[Records from a data collection]
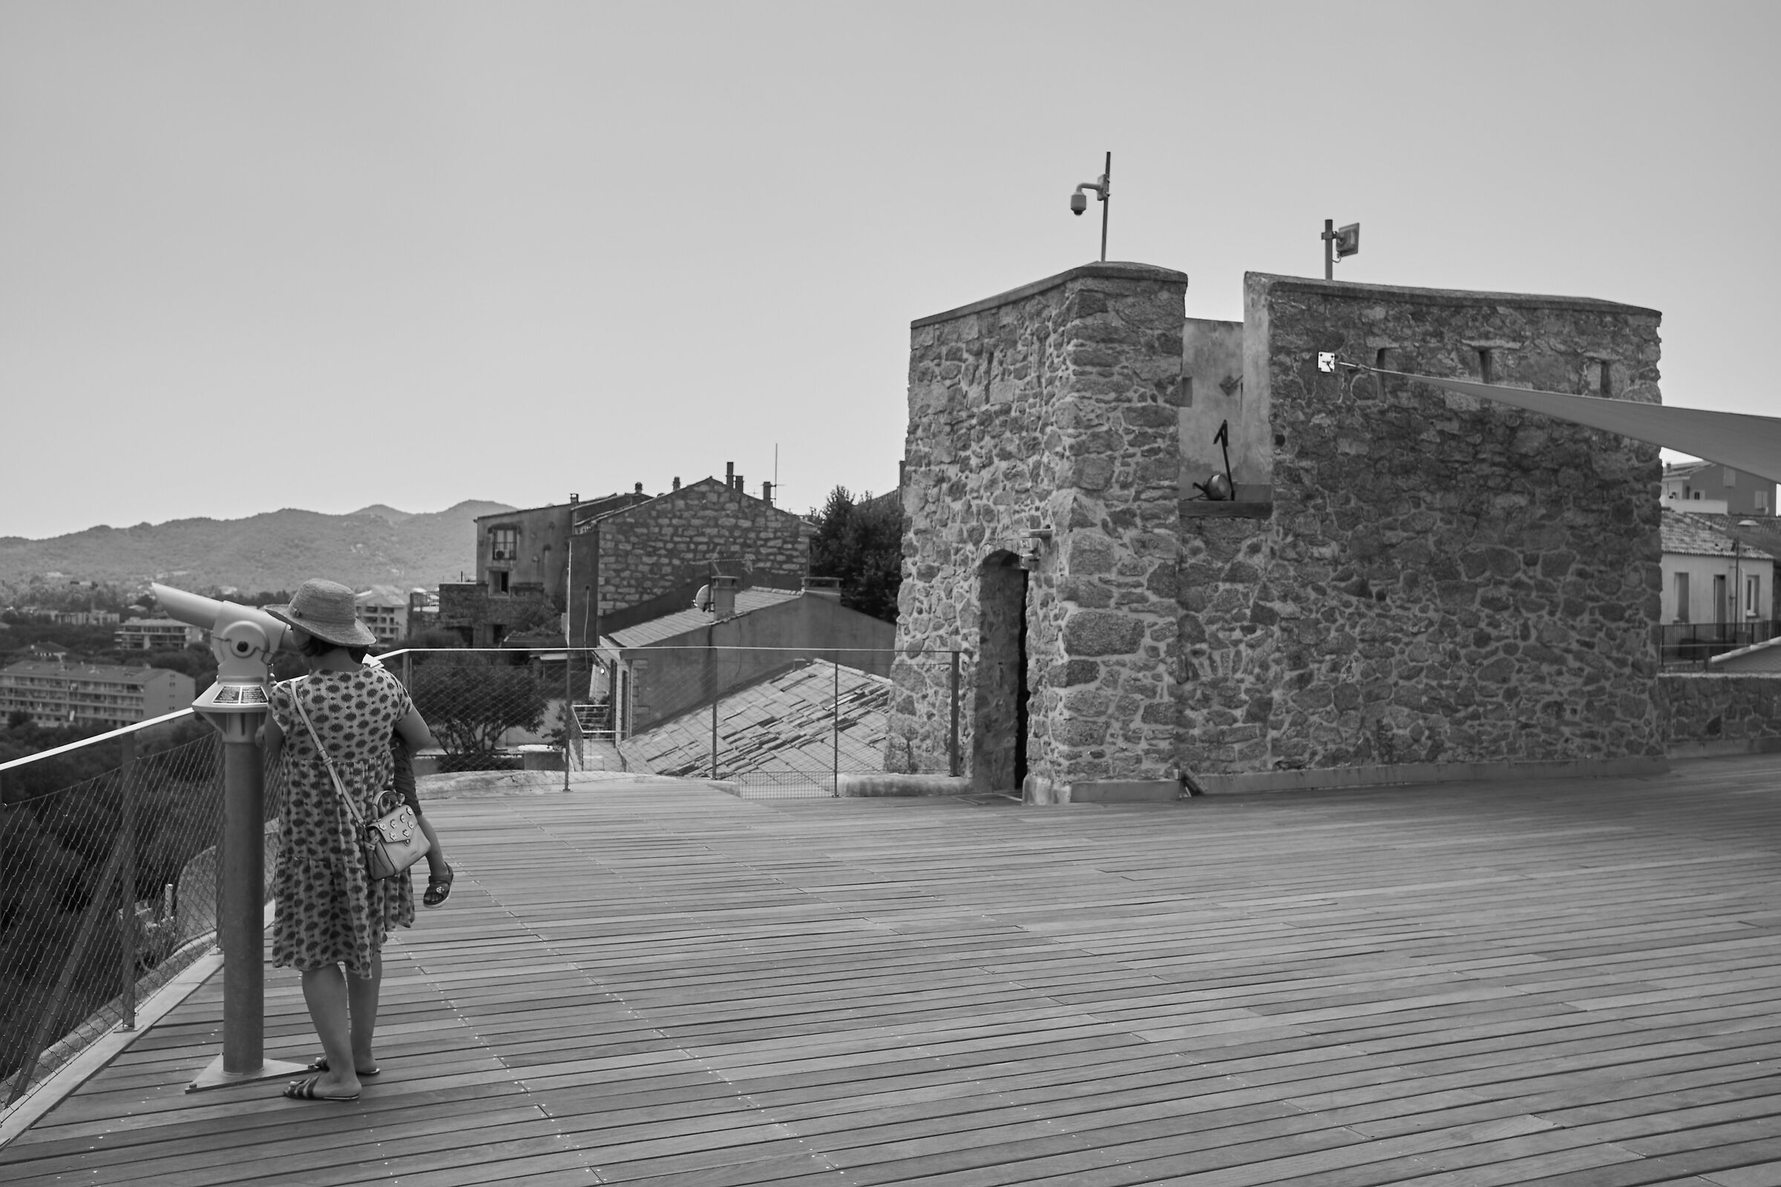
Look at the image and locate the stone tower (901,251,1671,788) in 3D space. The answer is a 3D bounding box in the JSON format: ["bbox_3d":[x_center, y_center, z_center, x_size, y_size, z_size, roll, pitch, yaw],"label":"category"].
[{"bbox_3d":[3.420,-0.450,14.950,6.200,3.930,2.850,0,1,-23],"label":"stone tower"}]

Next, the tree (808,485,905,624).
[{"bbox_3d":[-0.700,0.300,50.000,4.400,6.500,4.400,1,1,0],"label":"tree"}]

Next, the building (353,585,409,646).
[{"bbox_3d":[-145.000,7.000,490.000,17.000,18.000,14.000,1,1,-3],"label":"building"}]

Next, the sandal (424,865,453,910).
[{"bbox_3d":[-1.416,0.917,5.420,0.070,0.085,0.155,-7,28,19],"label":"sandal"}]

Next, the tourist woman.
[{"bbox_3d":[-1.700,0.755,5.500,0.520,1.610,0.460,0,1,-35],"label":"tourist woman"}]

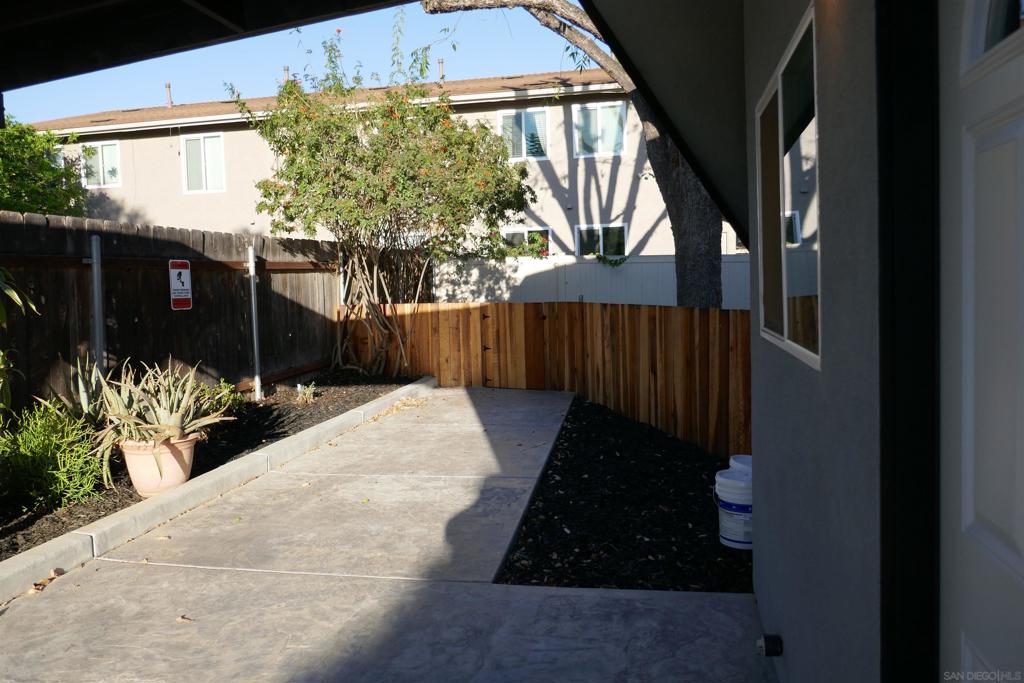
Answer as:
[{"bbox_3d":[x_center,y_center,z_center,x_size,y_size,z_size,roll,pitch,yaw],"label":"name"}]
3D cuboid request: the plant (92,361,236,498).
[{"bbox_3d":[-2.242,0.552,4.657,0.811,0.847,0.811,-3,4,-26],"label":"plant"}]

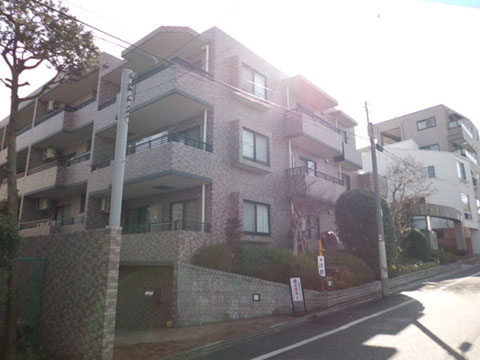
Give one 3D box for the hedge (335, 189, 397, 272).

▸ **Required action**:
Print all records verbatim, excluding pictures.

▸ **Task response**:
Look at the image and locate the stone tower (901,251,1671,788) in 3D space. The answer is a 3D bounding box in the JSON format: ["bbox_3d":[x_center, y_center, z_center, x_size, y_size, z_size, roll, pitch, yaw],"label":"category"].
[{"bbox_3d":[3.420,-0.450,14.950,6.200,3.930,2.850,0,1,-23],"label":"stone tower"}]

Next, the tree (808,485,905,624).
[{"bbox_3d":[-0.700,0.300,50.000,4.400,6.500,4.400,1,1,0],"label":"tree"}]

Next, the building (353,585,409,646).
[{"bbox_3d":[-145.000,7.000,490.000,17.000,18.000,14.000,1,1,-3],"label":"building"}]

Next, the sandal (424,865,453,910).
[{"bbox_3d":[-1.416,0.917,5.420,0.070,0.085,0.155,-7,28,19],"label":"sandal"}]

Next, the tourist woman.
[{"bbox_3d":[-1.700,0.755,5.500,0.520,1.610,0.460,0,1,-35],"label":"tourist woman"}]

Answer as:
[{"bbox_3d":[x_center,y_center,z_center,x_size,y_size,z_size,roll,pitch,yaw],"label":"name"}]
3D cuboid request: the plant (92,361,236,498).
[{"bbox_3d":[-2.242,0.552,4.657,0.811,0.847,0.811,-3,4,-26],"label":"plant"}]

Give one 3D box for the hedge (335, 189, 397, 272).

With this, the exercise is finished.